By and by, however, the French kings were again involved in war with their neighbours. Clodomir, the eldest, fell in an engagement with the king of Burgundy, leaving three young sons, whose rights to their father’s share of the kingdom obtained no respect from their uncles. The unhappy children were educated by their grandmother, Clotildis, who also removed to Paris, that she might more readily promote their interests, and prevail on their uncles to do them justice. The saint’s surviving sons, jealous of the interest that she took in the young princes, and fearing that her influence might oblige restitution of their patrimony, obtained possession of their persons by stratagem, and put two of them to death; the third, Clodoald or Cloud, escaping, afterwards entered into holy orders, and lived and died in a pious manner, in the neighbourhood of Paris, where, in later times, a church and a royal residence received his name of Saint Cloud, in deference to the local estimation which he enjoyed as a saint. The disconsolate queen recovered the bodies of her grandchildren, and gave them a royal funeral in the new church of Saint Genevieve at Paris.

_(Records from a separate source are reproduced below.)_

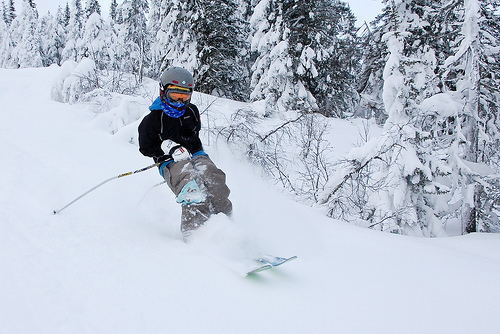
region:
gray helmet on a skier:
[91, 33, 224, 136]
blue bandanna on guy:
[123, 81, 207, 127]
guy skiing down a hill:
[86, 16, 284, 331]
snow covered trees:
[279, 11, 498, 237]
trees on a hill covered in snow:
[252, 15, 444, 279]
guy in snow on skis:
[94, 45, 336, 285]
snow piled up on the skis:
[174, 188, 298, 298]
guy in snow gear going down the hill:
[90, 32, 254, 265]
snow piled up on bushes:
[44, 34, 114, 134]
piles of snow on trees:
[401, 85, 474, 249]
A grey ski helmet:
[152, 62, 202, 96]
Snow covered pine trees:
[172, 0, 337, 103]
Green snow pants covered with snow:
[155, 153, 244, 244]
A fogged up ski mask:
[150, 78, 198, 108]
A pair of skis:
[143, 212, 297, 285]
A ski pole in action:
[46, 142, 197, 225]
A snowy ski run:
[27, 120, 324, 307]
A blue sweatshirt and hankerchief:
[140, 91, 213, 175]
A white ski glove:
[153, 135, 195, 165]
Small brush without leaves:
[234, 107, 329, 187]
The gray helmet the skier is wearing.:
[162, 62, 194, 85]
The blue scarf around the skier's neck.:
[150, 95, 183, 120]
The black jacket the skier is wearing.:
[135, 110, 202, 155]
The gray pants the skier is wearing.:
[160, 155, 235, 215]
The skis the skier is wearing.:
[191, 225, 276, 290]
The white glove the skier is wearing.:
[153, 132, 195, 162]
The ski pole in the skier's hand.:
[42, 147, 176, 199]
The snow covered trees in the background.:
[4, 2, 498, 241]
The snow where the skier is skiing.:
[11, 74, 493, 329]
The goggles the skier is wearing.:
[161, 85, 191, 107]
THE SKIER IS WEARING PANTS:
[156, 145, 237, 241]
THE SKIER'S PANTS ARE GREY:
[153, 145, 234, 239]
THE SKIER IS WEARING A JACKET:
[131, 93, 211, 168]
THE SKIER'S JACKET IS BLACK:
[135, 100, 210, 171]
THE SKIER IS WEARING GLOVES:
[158, 136, 192, 171]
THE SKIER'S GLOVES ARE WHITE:
[158, 135, 193, 167]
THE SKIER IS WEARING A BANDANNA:
[140, 91, 189, 122]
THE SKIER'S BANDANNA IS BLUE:
[148, 93, 193, 125]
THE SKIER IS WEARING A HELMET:
[155, 62, 198, 110]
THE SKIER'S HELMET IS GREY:
[153, 64, 204, 114]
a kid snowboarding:
[95, 52, 331, 290]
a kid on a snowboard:
[94, 47, 325, 323]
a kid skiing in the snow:
[97, 29, 342, 331]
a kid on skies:
[127, 45, 339, 325]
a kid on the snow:
[94, 41, 354, 330]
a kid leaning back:
[105, 7, 332, 312]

Our Saint was destined to suffer another and still more cruel family affliction, in the person of her only daughter, Clotildis, w^ho was married to Amalaric, king of the Visigoths. The young princess was a sincere Catholic, while her husband had the misfortune to be an Arian. This marriage of policy turned out a very miserable one. Amalaric insisted on his wife conforming to his religion; she refused, and had to submit, in consequence, to the most savage treatment from the king, and even to the lowest indignities from her people, as she went to public worship in her own church. She at length appealed to her brother Childebert, king of Paris, and as a token, sent him a handkerchief dyed with her blood. The prince did not hesitate a moment. He entered Narbonne, the Visigoth capital, with an armed force, seized the treasury, and killed Amalaric as he tried to escape.

This act of summary justice accomplished, he set out in triumph for Paris, taking his unhappy sister along with him; but she expired on the road, of the severe injuries she had received.

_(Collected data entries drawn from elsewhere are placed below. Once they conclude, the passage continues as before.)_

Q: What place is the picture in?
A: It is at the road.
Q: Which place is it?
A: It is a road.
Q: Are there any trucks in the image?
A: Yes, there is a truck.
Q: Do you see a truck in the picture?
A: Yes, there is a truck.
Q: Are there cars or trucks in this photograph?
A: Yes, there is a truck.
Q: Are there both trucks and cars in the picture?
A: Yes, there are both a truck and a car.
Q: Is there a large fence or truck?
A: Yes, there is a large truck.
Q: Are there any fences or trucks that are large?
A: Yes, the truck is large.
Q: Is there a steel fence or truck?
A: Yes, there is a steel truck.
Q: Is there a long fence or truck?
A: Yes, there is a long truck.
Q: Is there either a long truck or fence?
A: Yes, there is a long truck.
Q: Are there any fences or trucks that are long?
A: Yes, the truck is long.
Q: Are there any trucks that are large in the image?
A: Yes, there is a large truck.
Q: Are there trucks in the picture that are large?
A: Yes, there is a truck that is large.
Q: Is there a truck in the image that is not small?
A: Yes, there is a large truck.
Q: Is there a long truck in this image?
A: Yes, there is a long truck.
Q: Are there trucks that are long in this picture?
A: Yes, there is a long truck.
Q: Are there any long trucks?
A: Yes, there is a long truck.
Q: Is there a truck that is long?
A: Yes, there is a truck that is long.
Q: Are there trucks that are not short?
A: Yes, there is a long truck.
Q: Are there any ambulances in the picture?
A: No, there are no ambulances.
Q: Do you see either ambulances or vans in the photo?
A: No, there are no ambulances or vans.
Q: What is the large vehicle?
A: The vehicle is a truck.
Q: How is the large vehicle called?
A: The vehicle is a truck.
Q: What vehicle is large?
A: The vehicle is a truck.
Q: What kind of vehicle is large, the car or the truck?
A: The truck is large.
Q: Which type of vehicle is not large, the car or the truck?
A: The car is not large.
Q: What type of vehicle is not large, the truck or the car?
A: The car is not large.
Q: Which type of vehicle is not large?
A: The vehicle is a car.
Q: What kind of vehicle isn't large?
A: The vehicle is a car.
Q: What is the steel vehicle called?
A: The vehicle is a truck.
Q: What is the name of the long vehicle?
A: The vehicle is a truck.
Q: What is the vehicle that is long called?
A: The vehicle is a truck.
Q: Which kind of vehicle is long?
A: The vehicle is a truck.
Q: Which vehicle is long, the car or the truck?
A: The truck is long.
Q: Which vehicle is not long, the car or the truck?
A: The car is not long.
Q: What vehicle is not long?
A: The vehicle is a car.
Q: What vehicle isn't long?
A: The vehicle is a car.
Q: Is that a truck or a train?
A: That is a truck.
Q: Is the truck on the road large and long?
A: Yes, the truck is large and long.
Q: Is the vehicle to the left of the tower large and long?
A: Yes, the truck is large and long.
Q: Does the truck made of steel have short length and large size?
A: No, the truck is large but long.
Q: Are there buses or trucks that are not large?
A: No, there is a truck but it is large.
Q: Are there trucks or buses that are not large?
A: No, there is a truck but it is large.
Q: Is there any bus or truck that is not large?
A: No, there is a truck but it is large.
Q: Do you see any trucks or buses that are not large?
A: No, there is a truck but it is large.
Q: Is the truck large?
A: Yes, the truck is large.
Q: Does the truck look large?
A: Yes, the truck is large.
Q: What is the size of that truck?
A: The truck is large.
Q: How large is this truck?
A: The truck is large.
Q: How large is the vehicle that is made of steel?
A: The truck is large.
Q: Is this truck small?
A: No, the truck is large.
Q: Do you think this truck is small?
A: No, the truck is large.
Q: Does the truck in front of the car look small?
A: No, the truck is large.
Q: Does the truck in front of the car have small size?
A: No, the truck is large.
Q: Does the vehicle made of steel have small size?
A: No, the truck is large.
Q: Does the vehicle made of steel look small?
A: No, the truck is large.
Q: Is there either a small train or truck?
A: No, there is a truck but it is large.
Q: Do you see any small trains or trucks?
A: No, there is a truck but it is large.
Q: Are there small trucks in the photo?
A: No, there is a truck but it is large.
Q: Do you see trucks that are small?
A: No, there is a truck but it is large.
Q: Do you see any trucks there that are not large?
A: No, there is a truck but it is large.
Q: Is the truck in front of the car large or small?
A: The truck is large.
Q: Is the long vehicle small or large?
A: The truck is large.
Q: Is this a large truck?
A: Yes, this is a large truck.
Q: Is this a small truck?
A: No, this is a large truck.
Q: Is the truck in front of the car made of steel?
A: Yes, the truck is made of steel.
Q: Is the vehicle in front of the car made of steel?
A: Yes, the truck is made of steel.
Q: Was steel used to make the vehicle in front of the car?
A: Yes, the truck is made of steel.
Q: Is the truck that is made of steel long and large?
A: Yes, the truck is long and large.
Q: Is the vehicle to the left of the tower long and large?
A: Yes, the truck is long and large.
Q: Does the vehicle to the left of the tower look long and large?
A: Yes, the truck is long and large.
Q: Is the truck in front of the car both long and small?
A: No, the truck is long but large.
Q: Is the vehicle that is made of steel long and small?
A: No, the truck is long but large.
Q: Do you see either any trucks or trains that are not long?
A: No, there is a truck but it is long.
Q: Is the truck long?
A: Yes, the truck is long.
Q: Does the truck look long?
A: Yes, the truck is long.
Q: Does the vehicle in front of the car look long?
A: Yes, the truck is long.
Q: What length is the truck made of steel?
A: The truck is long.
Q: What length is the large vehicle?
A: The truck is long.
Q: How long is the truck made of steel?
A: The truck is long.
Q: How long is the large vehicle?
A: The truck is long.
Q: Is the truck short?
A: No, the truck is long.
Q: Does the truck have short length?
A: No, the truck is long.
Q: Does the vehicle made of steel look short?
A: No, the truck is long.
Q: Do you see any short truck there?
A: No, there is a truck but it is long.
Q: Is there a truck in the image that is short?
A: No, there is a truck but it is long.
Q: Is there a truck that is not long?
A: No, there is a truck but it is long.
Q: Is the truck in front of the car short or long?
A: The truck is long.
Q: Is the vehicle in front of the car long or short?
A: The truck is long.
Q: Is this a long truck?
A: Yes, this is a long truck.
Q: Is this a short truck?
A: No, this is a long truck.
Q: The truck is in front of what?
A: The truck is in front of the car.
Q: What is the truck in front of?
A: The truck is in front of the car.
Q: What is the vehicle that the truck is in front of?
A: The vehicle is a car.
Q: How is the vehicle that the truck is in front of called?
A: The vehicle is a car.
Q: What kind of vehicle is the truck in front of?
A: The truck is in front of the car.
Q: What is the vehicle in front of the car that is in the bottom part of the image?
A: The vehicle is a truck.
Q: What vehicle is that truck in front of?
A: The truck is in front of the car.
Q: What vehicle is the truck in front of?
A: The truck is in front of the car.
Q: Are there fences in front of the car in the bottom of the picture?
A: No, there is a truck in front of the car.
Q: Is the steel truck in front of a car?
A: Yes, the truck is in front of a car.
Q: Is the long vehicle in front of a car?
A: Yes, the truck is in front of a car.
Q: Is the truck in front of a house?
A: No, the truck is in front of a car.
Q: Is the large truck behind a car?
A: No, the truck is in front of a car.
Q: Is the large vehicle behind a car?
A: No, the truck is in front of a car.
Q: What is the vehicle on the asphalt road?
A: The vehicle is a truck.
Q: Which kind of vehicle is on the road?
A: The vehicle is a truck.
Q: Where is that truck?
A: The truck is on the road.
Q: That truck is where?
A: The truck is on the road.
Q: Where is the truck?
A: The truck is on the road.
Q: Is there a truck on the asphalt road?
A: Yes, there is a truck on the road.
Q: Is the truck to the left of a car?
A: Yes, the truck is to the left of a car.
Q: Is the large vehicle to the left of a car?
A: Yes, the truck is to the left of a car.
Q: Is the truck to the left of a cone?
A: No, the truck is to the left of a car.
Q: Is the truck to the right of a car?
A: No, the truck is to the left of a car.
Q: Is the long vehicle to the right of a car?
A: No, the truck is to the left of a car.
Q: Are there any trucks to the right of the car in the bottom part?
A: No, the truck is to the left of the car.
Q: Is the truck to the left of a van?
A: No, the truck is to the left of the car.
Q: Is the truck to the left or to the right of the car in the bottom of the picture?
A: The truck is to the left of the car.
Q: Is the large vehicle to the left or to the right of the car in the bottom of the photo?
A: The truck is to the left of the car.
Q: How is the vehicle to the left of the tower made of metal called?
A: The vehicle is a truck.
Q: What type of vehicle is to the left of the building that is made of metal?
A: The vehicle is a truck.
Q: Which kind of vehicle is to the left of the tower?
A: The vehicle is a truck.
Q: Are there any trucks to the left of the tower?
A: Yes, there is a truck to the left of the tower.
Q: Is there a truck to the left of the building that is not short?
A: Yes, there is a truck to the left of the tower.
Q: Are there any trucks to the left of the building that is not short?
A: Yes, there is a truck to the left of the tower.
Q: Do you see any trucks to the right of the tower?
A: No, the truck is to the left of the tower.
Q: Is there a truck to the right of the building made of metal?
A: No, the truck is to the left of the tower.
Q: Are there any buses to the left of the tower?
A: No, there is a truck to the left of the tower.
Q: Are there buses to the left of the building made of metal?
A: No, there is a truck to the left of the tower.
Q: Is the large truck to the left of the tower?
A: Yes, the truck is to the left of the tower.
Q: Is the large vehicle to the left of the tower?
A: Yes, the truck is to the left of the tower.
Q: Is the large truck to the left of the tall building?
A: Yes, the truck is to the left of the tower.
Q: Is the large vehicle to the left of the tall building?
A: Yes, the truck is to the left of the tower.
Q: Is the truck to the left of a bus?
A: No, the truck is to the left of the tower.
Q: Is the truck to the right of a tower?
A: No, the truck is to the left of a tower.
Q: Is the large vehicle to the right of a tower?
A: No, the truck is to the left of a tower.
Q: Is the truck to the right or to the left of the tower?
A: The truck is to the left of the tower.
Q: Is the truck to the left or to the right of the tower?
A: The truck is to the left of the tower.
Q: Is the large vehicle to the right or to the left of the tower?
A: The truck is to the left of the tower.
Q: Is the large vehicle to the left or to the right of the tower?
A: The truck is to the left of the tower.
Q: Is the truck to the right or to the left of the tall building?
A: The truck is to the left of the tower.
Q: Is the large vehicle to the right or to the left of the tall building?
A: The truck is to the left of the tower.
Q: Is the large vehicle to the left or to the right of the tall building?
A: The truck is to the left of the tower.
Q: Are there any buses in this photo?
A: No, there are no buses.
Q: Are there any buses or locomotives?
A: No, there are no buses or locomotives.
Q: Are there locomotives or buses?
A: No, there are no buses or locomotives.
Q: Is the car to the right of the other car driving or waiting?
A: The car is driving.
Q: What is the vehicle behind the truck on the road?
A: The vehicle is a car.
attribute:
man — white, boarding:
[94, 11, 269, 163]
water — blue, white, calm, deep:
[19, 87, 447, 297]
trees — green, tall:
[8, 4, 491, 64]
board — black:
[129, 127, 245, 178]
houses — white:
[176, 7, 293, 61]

Thus, on the whole, the life of our Saint, in that lawless time, had been a painful one. The massacre of her own family, when she was a child; the death of her husband, the murder of her grandsons, and now the premature death of her only daughter, had nearly filled her cup of bitterness to the brim. But from this point, the closing years of her pilgrimage on earth were passed in comparative repose. She spent much of her time at Tours, in penitential observances and in continual prayer. Such property as she possessed was divided among the poor, and the followers of voluntary poverty in the religious orders. She built several houses for these in various parts of France, more particularly at Rheims, at Tours, and at Rouen.

Old age found her engaged in these works of charity and of piety. During one of her visits to Tours, she received an intimation from a heavenly messenger that the day of her summons hence was very near. In the exuberant joy of her heart, she cried out, “Unto thee, Lord, I have lifted up my soul; come and deliver me; Lord I have trusted in thee.” An attack of illness confined her to bed, but alms and prayer continued to be her constant employment. She sent for her two sons from Paris and from Soissons, to come and see her die. They came at her bidding, and she foretold to them many events which were about to happen. On the thirtieth day after the summons of the angel, she was anointed, and then received the sacred viaticum, according to the usual order at that time, and for many ages subsequently. Then declaring her belief in the Most Holy Trinity, she passed away from the scene of her many trials to everlasting rest, the 3rd of June, 545. Her departure took place in the night; yet we are told that her chamber shone as if it had been noonday; and that the brightness lasted till daybreak. Her sons conveyed the body of the queen to Paris, and laid it beside her husband, in the church of Saint Genevieve; from which they were afterwards removed to the royal mausoleum at Saint Denys.